Surrogate modeling with PDEs, hyperspectral segmentation, and image classification tasks benefit from GNvpro’s efficiency and superior generalization relative to stochastic gradient descent (Newman et al., 2020).

PCA-OLS and variant projection estimators in high-dimensional regression regularize and yield robust estimators, avoiding adversarial susceptibility in the overparameterized regime (Huang et al., 2020).

Matrix-mimetic tensor regression and compression achieve optimal transforms and representations, outperforming fixed heuristics such as DCT and vanilla SVD, with direct interpretability and generalization (Newman et al., 2024).

5. Computational Complexity and Implementation Strategies

The central computational advantage is the potential to marginalize the (typically) linear, convex block in closed form or via fast solvers, resulting in cost savings that scale linearly or near-linearly in problem size. For deep nets, the inner affine block is small compared to nonlinear layers, making its elimination cheap regardless of depth/width (Newman et al., 2020). Structured low-rank mosaic Hankel or block-banded matrices allow efficient Cholesky or FFT-based projections (Usevich et al., 2012, Zvonarev et al., 2021).

Outer nonlinear variable optimization is now only exposed to the smooth reduced objective, tractable by trust-region, conjugate gradient, L-BFGS, or Riemannian gradient descent (for orthogonal manifolds).

Parameter selection (e.g., number of components $k$ in PCA-OLS) becomes a smooth, variable selection/projection task, with cross-validation or spectral-gap heuristics guiding dimension choice (Huang et al., 2020).

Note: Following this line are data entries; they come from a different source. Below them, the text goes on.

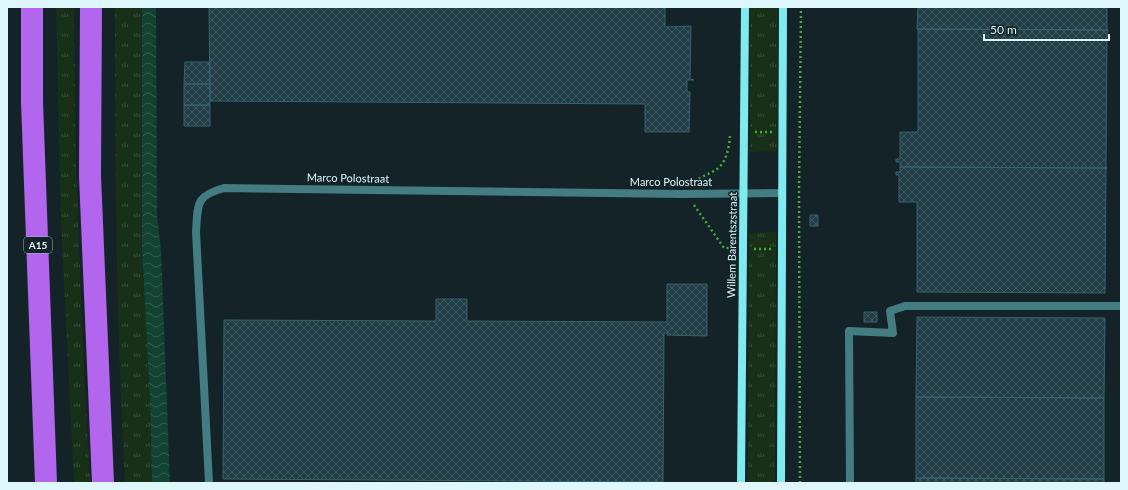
<svg xmlns="http://www.w3.org/2000/svg" width="1128" height="490" font-family="Lato,sans-serif">
<style>
.grass{fill:url(#grass-tufts)}
.water{fill:url(#water-waves)}
.building{fill:url(#building-cross-hatch);stroke:#36626f}
.lines{fill:none;stroke-linecap:round;stroke-linejoin:round}
.path{stroke:#41ae3e;stroke-width:2.5;stroke-dasharray:2 3;stroke-linecap:butt}
.lane{stroke:#437c81;stroke-width:8}
.street{stroke:#437c81;stroke-width:8}
.secondary{stroke:#7feaf0;stroke-width:8}
.highway{stroke:#b166ed;stroke-width:22}
.labels{text-anchor:middle;stroke-width:3;stroke-linejoin:round;paint-order:stroke}
.shield{fill:#132327;stroke:#a0b7bb;stroke-width:1}
.shield-label{font-size:10px;font-weight:bold;fill:#ddf7fb}
.street-label{font-size:11px;fill:#ddf7fb;stroke:#132327}
</style>
<defs>
<pattern id="grass-tufts" width="24" height="20" patternUnits="userSpaceOnUse"><rect width="24" height="20" fill="#173017"/><path d="M3 7l-1-3M5 7V3M7 7l1-3M15 17l-1-3M17 17v-4M19 17l1-3" fill="none" stroke="#384f3a"/></pattern>
<pattern id="water-waves" width="16" height="10" patternUnits="userSpaceOnUse"><rect width="16" height="10" fill="#114232"/><path d="M0 5q4-4 8 0t8 0" fill="none" stroke="#335e51"/></pattern>
<pattern id="building-cross-hatch" width="8" height="8" patternUnits="userSpaceOnUse"><rect width="8" height="8" fill="#213d46"/><path d="M0 0l8 8M0 8l8-8" fill="none" stroke="#415a62"/></pattern>
</defs>
<rect width="100%" height="100%" fill="#132327"/>
<path class="grass" d="M56 7H74L75 135 83 350 90 483H74L61 224Z
M115 7H142V250L150 400 152 483H125C116 325 115 166 115 7Z
M750 7H778L777 151 750 152Z
M776 232 775 483H748L749 233Z"/>
<path class="water" d="M142 7H156L157 215 161 250 170 483H152L150 400 142 250Z"/>
<path class="building" d="M209 7H665V27L691 26 690 79 694 80H687V92H690L689 132H645V112H644H645V104L210 101Z
M918 7H1107V30H1108L917 29Z
M917 29 1108 30 1107 32 1106 168H1107L900 167V162H896V159H900V132H918V30Z
M185 62H210V84H184Z
M184 84H210V105H184Z
M184 105H210V126H184Z
M900 167 1107 168 1106 169 1105 293 917 292V202H899V175H896V172H900Z
M810 215H818V226H810Z
M667 284H707V336L667 335V333H664L663 482 223 479 224 320 436 321V299H467V321L667 322Z
M864 312H877V322H864Z
M917 317 1105 318 1104 398 916 397Z
M916 397 1104 398V479L916 478Z
M916 478 1104 479V483H916Z"/>
<g class="lines">
<path class="path" d="M755 132H772
M695 182C701 176 710 174 717 169 727 162 729 146 730 136
M694 205 724 248H731
M754 249H771
M800 483 799 193 801 7"/>
<path class="lane" d="M850 483 849 331 893 333 890 311 905 306H1121"/>
<path class="street" d="M209 483 196 232C198 204 195 196 224 188L681 194 782 193"/>
<path class="secondary" d="M741 483 745 7
M781 483 783 7"/>
<path class="highway" d="M32 7V102L46 483
M91 7 90 176 103 483"/>
</g>
<g class="labels">
<rect class="shield" x="24" y="237" width="28" height="16" rx="3"/>
<g class="shield-label">
<text x="38" y="249">A15</text>
</g>
<g class="street-label">
<text transform="translate(348 178) rotate(1)" y="4">Marco Polostraat</text>
<text x="671" y="186">Marco Polostraat</text>
<text transform="translate(732 245) rotate(-89)" y="4">Willem Barentszstraat</text>
</g>
</g>
<rect width="1128" height="490" fill="none" stroke="#ddf7fb" stroke-width="16"/>
<path d="M984 34v6h125v-6" fill="none" stroke="#ddf7fb" stroke-width="2"/>
<text x="990" y="34" font-size="12" fill="#ddf7fb" stroke="#132327" stroke-width="3" paint-order="stroke">50 m</text>
</svg>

6. Limitations and Open Considerations

Over-parameterization via variable projection relies on strict convexity/smoothness of the inner block; e.g., least-squares and cross-entropy with $\ell_2$ regularization satisfy this, while combinations such as ReLU + $\ell_1$ require modification (Newman et al., 2020). Matrix conditioning—absence of roots on the unit circle—is essential for efficient projection, particularly in FFT-based schemes (Usevich et al., 2013, Zvonarev et al., 2021).

A plausible implication is that while over-parameterization generally accelerates optimization by decoupling and smoothing, problem-specific algebraic singularities or poorly conditioned underlying linear systems may limit the effectiveness of this strategy.

7. Impact and Future Directions

Variable projection schemes grounded in over-parameterization have reshaped the effective practice and theory of high-dimensional function approximation, signal estimation, tensor decomposition, and structured regression. By enabling analytic elimination of vast blocks of parameters, these approaches deliver improved convergence, robustness, statistical generalization, and direct interpretability. Their application in matrix-mimetic tensor methods and DNN optimization foreshadows further integration into scalable machine learning and computational mathematics workflows—particularly as new structured models and problem representations emerge requiring flexible, smooth, and efficiently marginalizable parameterizations.

Empirical and theoretical advances across the referenced domains suggest continuing expansion and refinement, with further exploration warranted in nonconvex and non-smooth settings, manifold-constrained optimization, and broader regularized inverse problem classes.